▶ PROVIDED TEXT

>> start

What’s it about: Braxiatel has always planned for contingencies. As hostilities escalate, he takes Ace into a deadly region of spacetime – The Obscura – to locate an ancient research station. But Ace is about to learn more about Irving Braxiatel than anyone should know. Some soldiers are ready for this fight, but some will not make it through the first round.
Born Again Brax: ‘Do you know how many battles I’ve fought? How many plans I’ve made? How many deaths I’ve caused? Next to me Ace you seem ever so small!’ I loved the moment where Brax snaps at her and says she has been coasting her way through this mission with little but wisecracks. He’s far less enamoured with her sarcasm than the Doctor is and he is isn’t afraid to let her know. Brax is pretty much always wonderful but when he is addressing my own personal issues with a long overused character, I’m simply delighted with him. He’s not sure he can trust her with top secret information about the weapon and he asks that she trusts him to guard that knowledge. There’s an element of danger to Ace working with Brax because we have seen him do terrible things in the past to people that he professed to care about. Where does that leave someone like Ace when the stakes are this high? Ace can’t imagine Brax with a gun, it just doesn’t seem subtle enough. Danna taught Braxiatel everything he knows, including how to exploit a dangerous situation to his advantage. Given his Machiavellian machinations in the Bernice and Gallifrey ranges, from heartless to downright psychotic she certainly taught him well. Why is everybody so suspicious of him all of a sudden? Even he is paranoid that Danna has betrayed him when she fails to shoot a Dalek at close range. The truth he isn’t prepared to admit is that his mentor has gotten old and lost her edge. I fucking love Brax when he is put on the spot and has to improvise and I was creasing up when he was trying to convince the Daleks that Ace was the secret weapon (Armed Computer Entity). When they suggest he is lying to them he is affronted at the very idea that such a thing is possible. When Danna speaks to Brax after her murder it is unclear whether it is a manifestation of his guilt or the effect of the temporal energies in the Obscura.

>> end

Write out the Braxiatel review word for word from "What’s it about: Braxiatel" up to and including "the first round.". The data that comes next has no connection to the Braxiatel review.

▶ DATA SUPPLIED

>> start

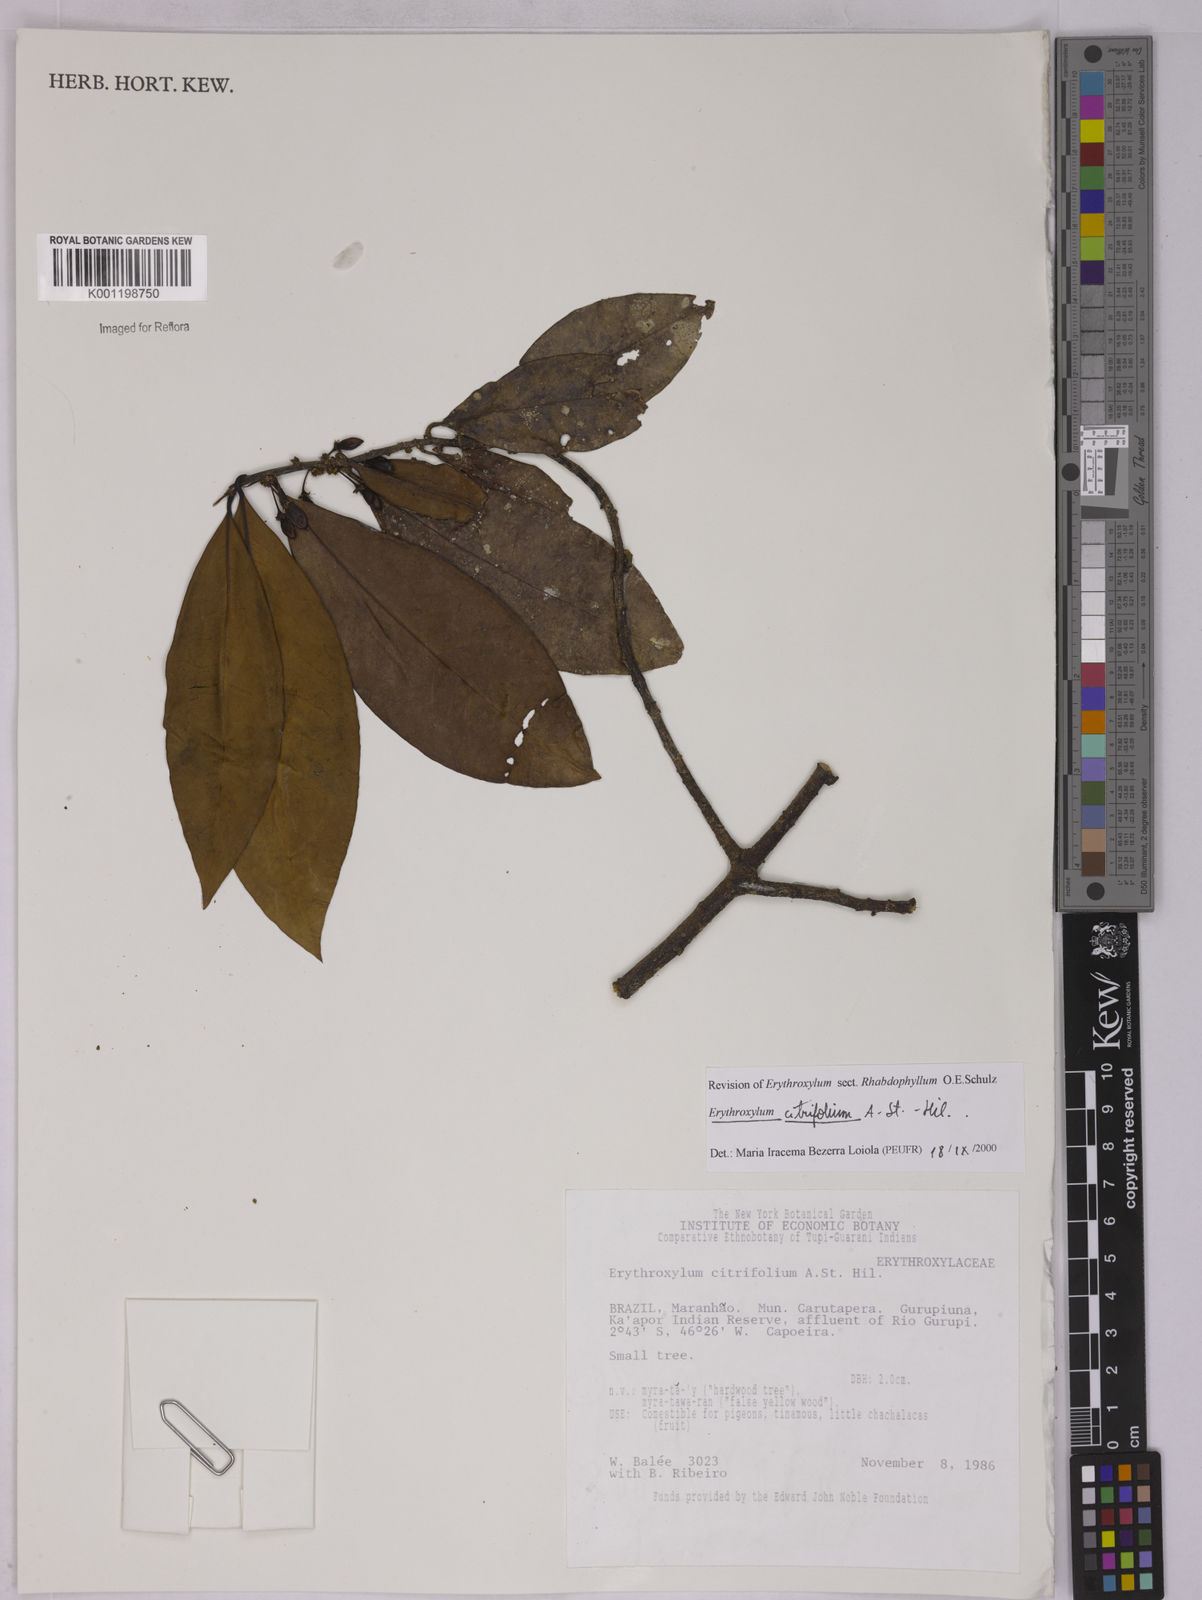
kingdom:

>> end
>> start

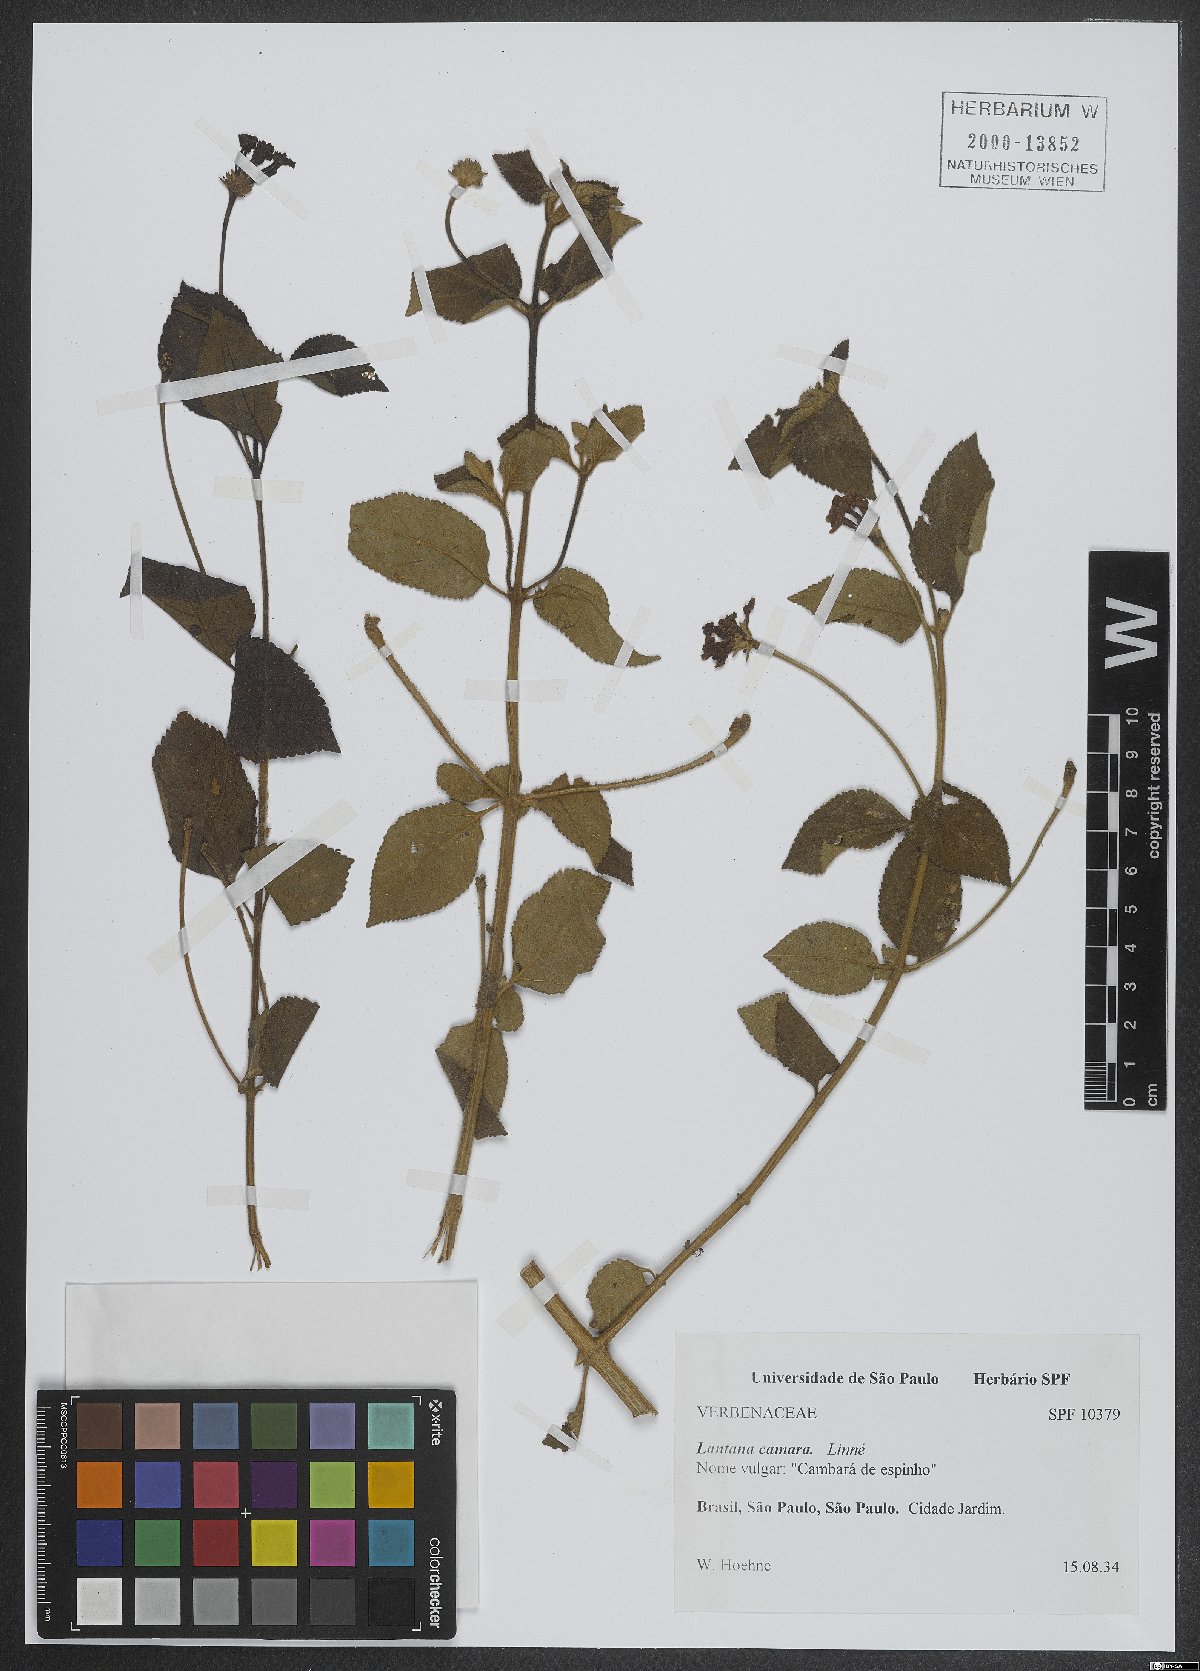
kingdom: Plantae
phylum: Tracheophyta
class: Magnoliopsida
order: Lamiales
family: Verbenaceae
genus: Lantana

>> end

▶ EXERCISE SOLUTION
What’s it about: Braxiatel has always planned for contingencies. As hostilities escalate, he takes Ace into a deadly region of spacetime – The Obscura – to locate an ancient research station. But Ace is about to learn more about Irving Braxiatel than anyone should know. Some soldiers are ready for this fight, but some will not make it through the first round.